Saturday, November 26, 2011

The Great Not-so-white North

After a more or less smooth trip (as smooth as getting up at 3 am for a taxi, two planes, a train and a rental car can be), I made it to Israel and have slept off most of my jet lag. I paused briefly, to rest  and get my bearings at Nes Ammim—a "kibbutz" of German Christians in between Nahariya and Akko. I return there tomorrow for three more days to learn  about their history, their evolution, and the interfaith dialogue workshops they run, as part of their dream of healing the rifts between Germans and Israelis, Christians and Jews.
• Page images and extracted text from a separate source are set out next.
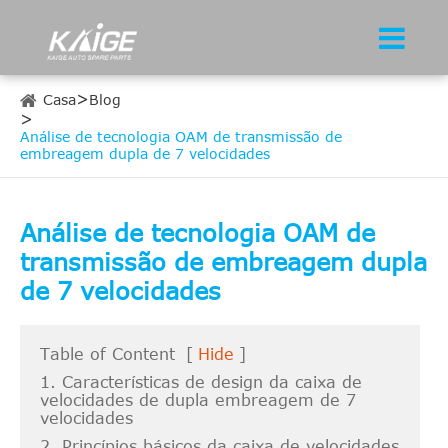
Casa
Blog
Análise de tecnologia OAM de transmissão de
embreagem dupla de 7 velocidades
Análise de tecnologia OAM de
transmissão de embreagem dupla
de 7 velocidades
Table of Content
[
Hide
]
1. Características de design da caixa de
velocidades de dupla embreagem de 7
velocidades
2. Princípios básicos da caixa de velocidades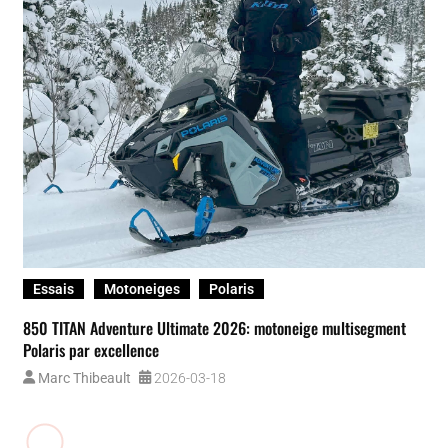
Essais
Passager
Pieces-et-accessoires
Siège
SeatJack DX de Kimpex : installation sur un Tundra Xtreme 2013
Valérie Gagnon
2026-03-05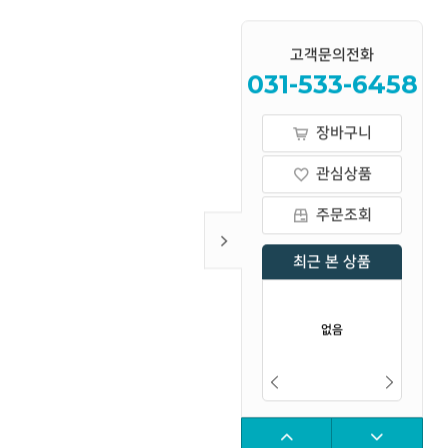
고객문의전화
031-533-6458
장바구니
관심상품
주문조회
최근 본 상품
없음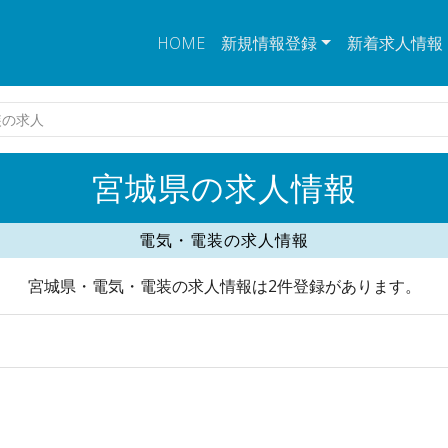
HOME
新規情報登録
新着求人情報
装の求人
宮城県の求人情報
電気・電装の求人情報
宮城県・電気・電装の求人情報は2件登録があります。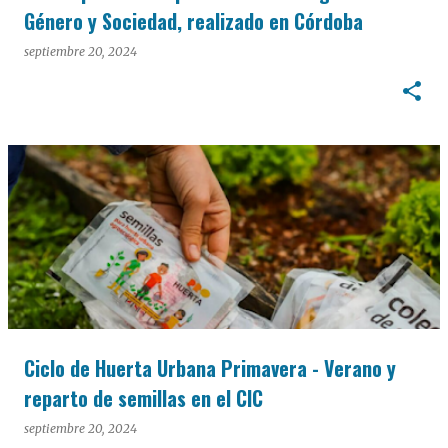
Género y Sociedad, realizado en Córdoba
septiembre 20, 2024
Ciclo de Huerta Urbana Primavera - Verano y
reparto de semillas en el CIC
septiembre 20, 2024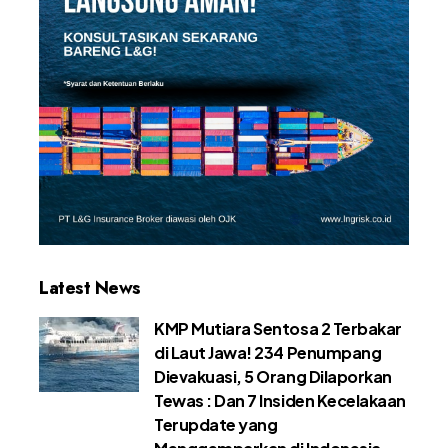
Latest News
KMP Mutiara Sentosa 2 Terbakar
di Laut Jawa! 234 Penumpang
Dievakuasi, 5 Orang Dilaporkan
Tewas : Dan 7 Insiden Kecelakaan
Terupdate yang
On Friday afternoon, I drove north to the Hula Valley and my old kibbutz at Shamir. I'm staying with friends and visiting old acquaintances and, later this morning, interview Uzi Tzur, the first-born ben kibbutz (i.e., child of the kibbutz), who has played a huge role in both the defense of Shamir (he shot the terrorists who tried to infiltrate the kibbutz in 1974) and the success of Shamir Optical as a multinational enterprise.
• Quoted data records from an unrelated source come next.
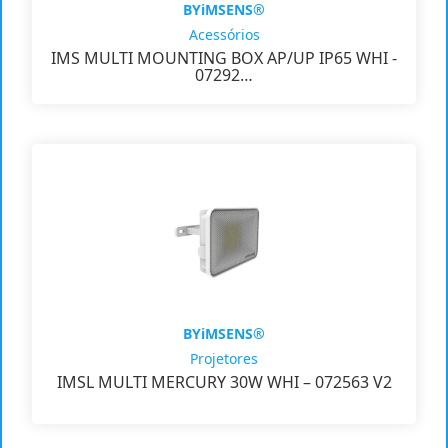
BYiMSENS®
Acessórios
IMS MULTI MOUNTING BOX AP/UP IP65 WHI -
07292…
BYiMSENS®
Projetores
IMSL MULTI MERCURY 30W WHI – 072563 V2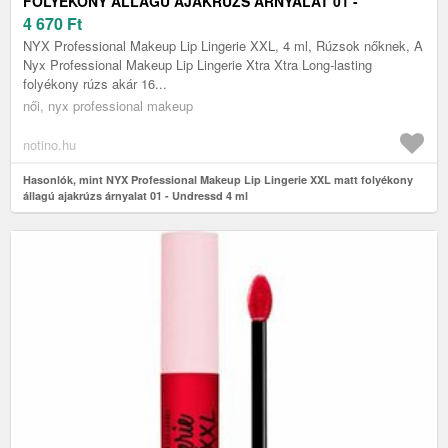
FOLYÉKONY ÁLLAGÚ AJAKRÚZS ÁRNYALAT 01 -
UNDRESSD 4 ML
4 670
Ft
NYX Professional Makeup Lip Lingerie XXL, 4 ml, Rúzsok nőknek, A
Nyx Professional Makeup Lip Lingerie Xtra Xtra Long-lasting
folyékony rúzs akár 16...
női, nyx professional makeup
notino.hu
Hasonlók, mint NYX Professional Makeup Lip Lingerie XXL matt folyékony
állagú ajakrúzs árnyalat 01 - Undressd 4 ml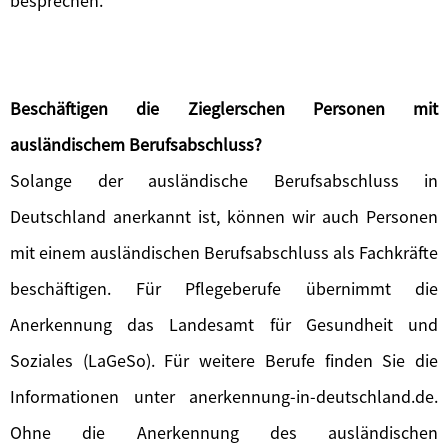
besprechen.
Beschäftigen die Zieglerschen Personen mit
ausländischem Berufsabschluss?
Solange der ausländische Berufsabschluss in
Deutschland anerkannt ist, können wir auch Personen
mit einem ausländischen Berufsabschluss als Fachkräfte
beschäftigen. Für Pflegeberufe übernimmt die
Anerkennung das Landesamt für Gesundheit und
Soziales (LaGeSo). Für weitere Berufe finden Sie die
Informationen unter anerkennung-in-deutschland.de.
Ohne die Anerkennung des ausländischen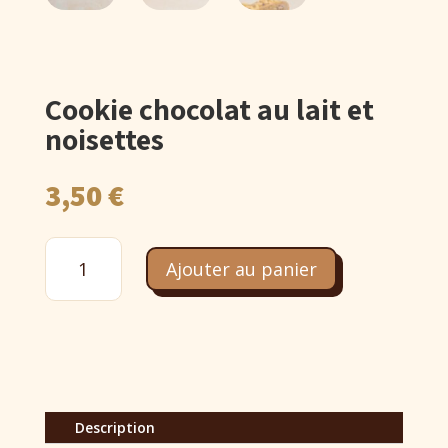
Cookie chocolat au lait et
noisettes
3,50
€
quantité
de
Ajouter au panier
Cookie
chocolat
au
lait
et
noisettes
Description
I made it in time foe one more shabbat dinner on Shamir, always one of my favourite nights (the weekend, at last!) when I was a volunteer. The dining hall is privatized (open for lunch and Tuesday and Friday dinners now), and was maybe two-thirds full—not quite the clamouring packed hall from years past, but still alive with conversations between old friends and family members. You pay for your meal now, at the cash register till, and there is no longer free (albeit cheap and watery) white wine to be poured into jugs by the litre from industrial beverage dispensers. 

I'd seen evidence of religious leanings on other kibbutzim, but Shamir seems still to be resolutely secular: no prayers, no candles, no shabbat songs, none of the Jewish rituals I'd witnessed at erev shabbat on Kibbutz Lotan in the Arava or the Ravenna Kibbutz in Seattle. If anything was sacred here, it was the family—Shamir seems in the midst of a baby boom—and Friday night, the communal dinner was honouring the extended family, related by blood or proximity, so central to kibbutz life.

Yesterday, after a restful sleep-in, my friends Kari and Danny took me for a shabbat day trip. We tried to go to the Agamon-Hula Park, but the parking lot was crammed with bird-watchers and other tourists for the annual Hula Bird Festival—the valley's blue sky is alive with migrating cranes and hawks and other Rift Valley migrants—so we headed up north, nearly to the Lebanese border, and walked the forest trails (much quieter) of Tel Dan instead. We had lunch beside one of the streams that feeds the Jordan River. 

The Hula remains as beautiful as I remember, this crook of farm fields and marsh land, peppered with kibbutzes and moshavs, in between the Golan Heights and the Napthali Mountains. It has been a pleasant reminder of my time here 22 years ago, during the same autumn season when I first arrived as a volunteer, the days still sunny and yet the nights cooling quickly, the rainy season and the cold winds off the snowy top of Mt. Hermon on the horizon. Harvest over, a new year marking off its days. 

Nobody seems optimistic about the immediate future of Israel, with the looming showdown with Iran and the uncertain changes in neighbouring countries, with a right-wing government firmly entrenched in power and completely at odds with the traditional values of the kibbutz. But it's hard not to find a certain peace, here in the hills of northern Galilee, amid the tree-shaded lanes and bird-song and cries of children in the playground, here on Kibbutz Shamir.